VA launching yearlong independent cost estimate of EHR modernization

390

After failing to present Congress with a full picture of the costs associated with its electronic health record modernization program, the Department of Veterans Affairs is bringing in an independent body to review the program and provide a full cost estimate.

Deputy CIO Paul Brubaker told lawmakers on the House Veterans’ Affairs Committee during a legislative hearing Thursday that the VA has contracted the Institute for Defense Analysis to analyze and provide a total lifecycle cost of the EHR modernization program — which was first pitched as a $10 billion project tag before ballooning to $16 billion, and likely more.

IDA will kick off its work later this month, and VA estimates it will be 12 months before it gets a full estimate, Brubaker said.

The VA hopes this will “make sure that for once and for all, we actually capture all of these end-to-end costs” associated with the development and deployment of the program, now three years into its rollout. The program is designed to be a complete overhaul of the VA’s health IT system, with a new cloud-based system from Cerner that should one day be interoperable with the Department of Defense’s own EHR.

Earlier this year, the VA came under fire after a series of reviews by its inspector general and Government Accountability Office found that the department underestimated the costs of infrastructure upgrades in the modernization program by billions of dollars, largely because of inconsistencies in how the department tracks the costs of the sprawling program across its offices and reports them to Congress.

This error led Congress to get involved, proposing the VA Electronic Health Record Transparency Act to force the VA to better account for its spending on the program and properly report it to lawmakers.

Telling lawmakers about the initial estimate, Brubaker said, “when that first cost estimate was scoped, it wasn’t scoped adequately.”

“The issue that we had initially is that we weren’t capturing all of the costs according to what would be a standard lifecycle cost estimate definition — we were only looking at those that were specifically related to deploying the EHRM technology,” he said.

For instance, there are infrastructure upgrades needed for the EHR program that will also support other parts of VA’s IT enterprise that were “assumed by VA’s Office of Information and Technology and the Veterans Health Administration,” as one of the IG reports put it, and thought to be outside the scope of the EHR program.

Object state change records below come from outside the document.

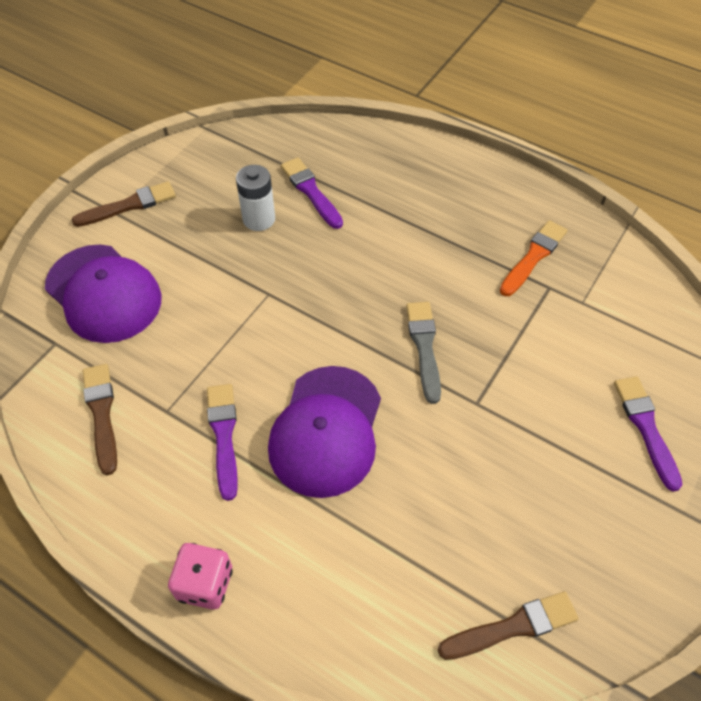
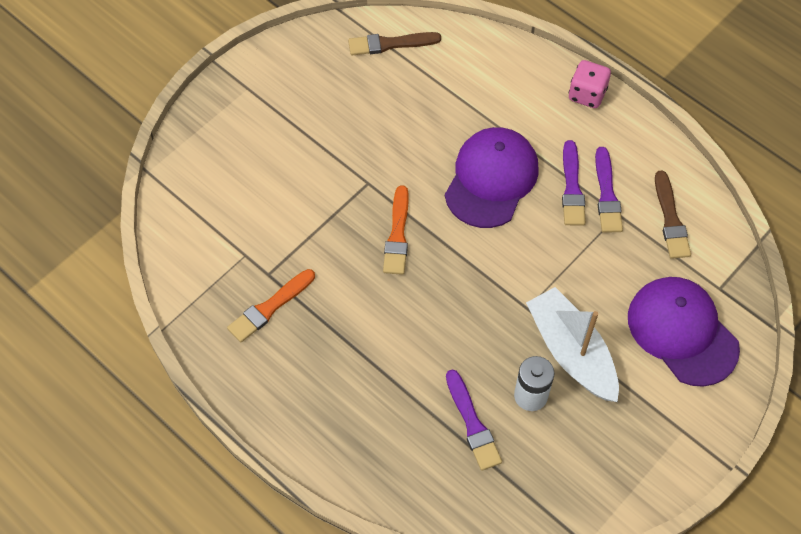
camera: 170 degrees left, 5 degrees up
brown brush [71,181,176,227] -> none
grey brush [406,302,441,404] -> orange brush [383,185,409,275]
purple brush [614,376,683,492] -> purple brush moved to [595,147,623,233]
none -> white boat [526,287,619,402]

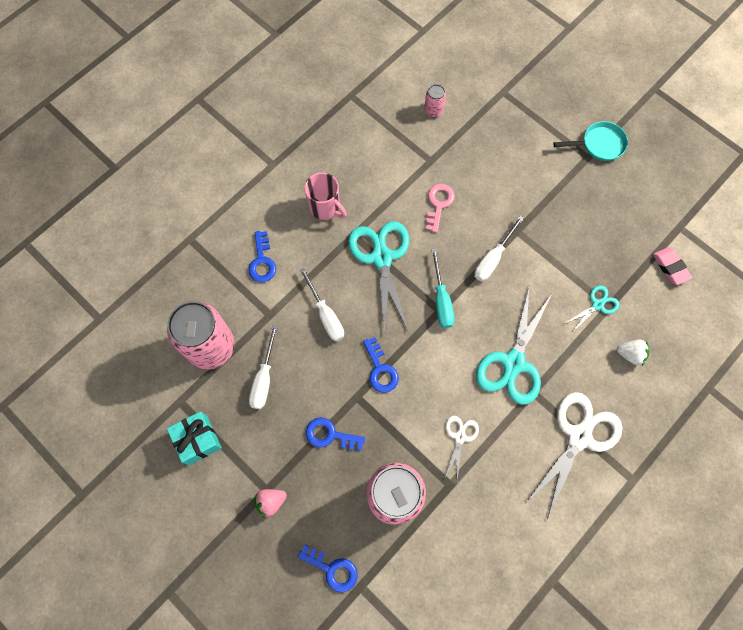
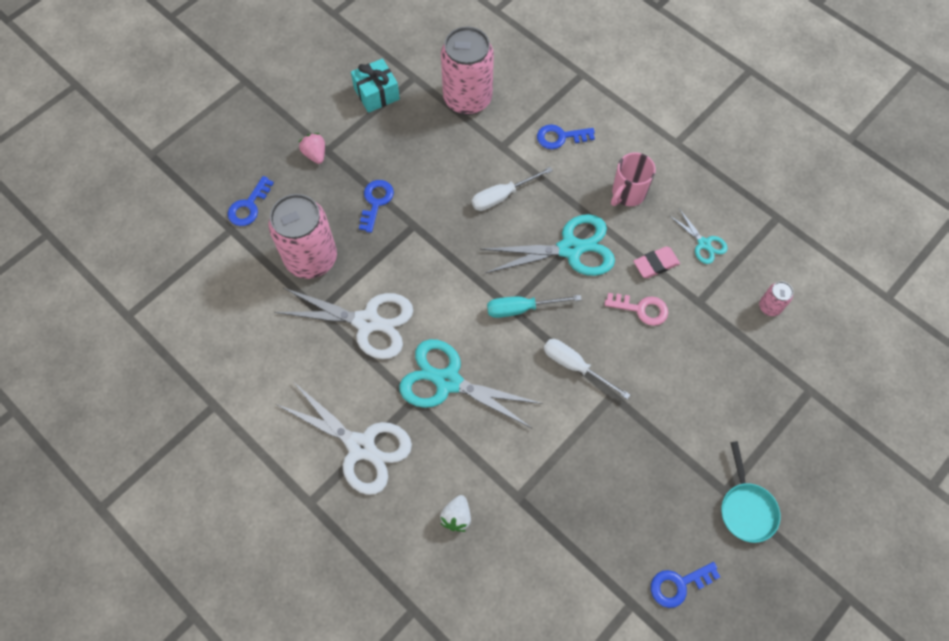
camera: 90 degrees right, 5 degrees down
white screwdriver [249,325,278,409] -> none
blue key [363,337,399,393] -> blue key moved to [651,562,720,608]
white scissors [445,416,479,481] -> white scissors [275,288,413,359], size x1.99
turquoise scissors [566,285,620,331] -> turquoise scissors moved to [670,209,727,264]
pink eraser [653,247,692,285] -> pink eraser moved to [633,246,680,278]

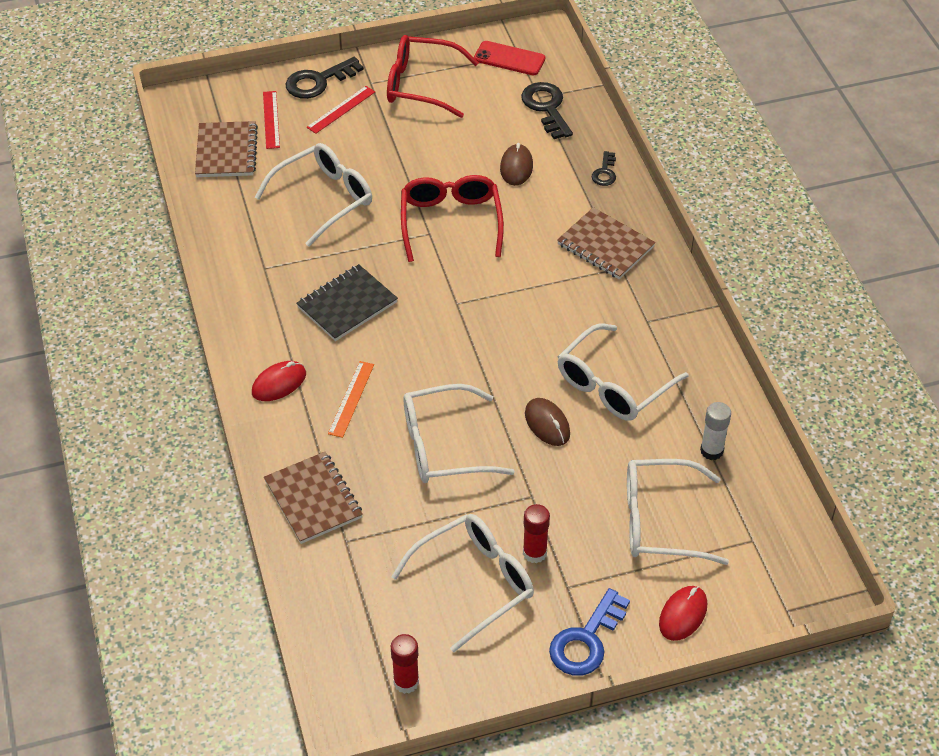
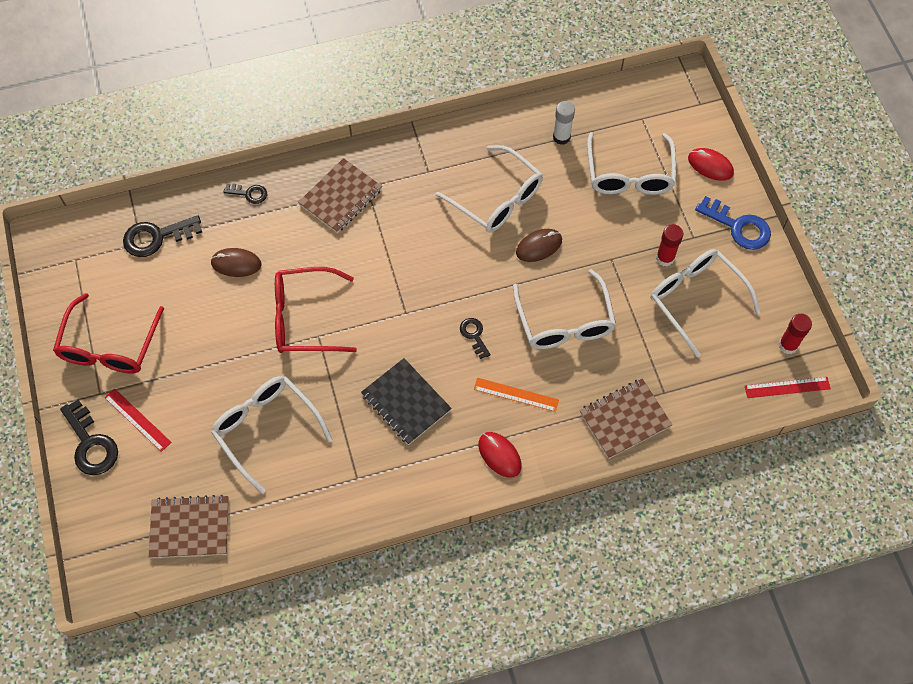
camera: 90 degrees left, 15 degrees up
red ruler [263,91,280,149] -> red ruler moved to [745,377,831,398]
red phone [474,41,545,76] -> none
none -> black key [460,318,491,359]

“What we have to do is we’ve got to understand the end-to-end costs and all the additional support costs that go into the definition of crafting an independent cost estimate, as well as a lifecycle cost estimate… [which] includes all funding regardless of sources necessary for implementation of the program,” Brubaker said. Later, he added, “we have to make sure that we’ve got a very defensible cost attribution model.”

Outside of the independent estimate that IDA will provide, the VA has also stood up an IT investment review board, which Brubaker said “has already established a number of significant criteria designed to get all of us much-improved fidelity over cost estimates.”

“We’re building the IT investment management processes and the governance in order to get you that baseline fidelity that will drive transparency and accountability,” Brubaker said.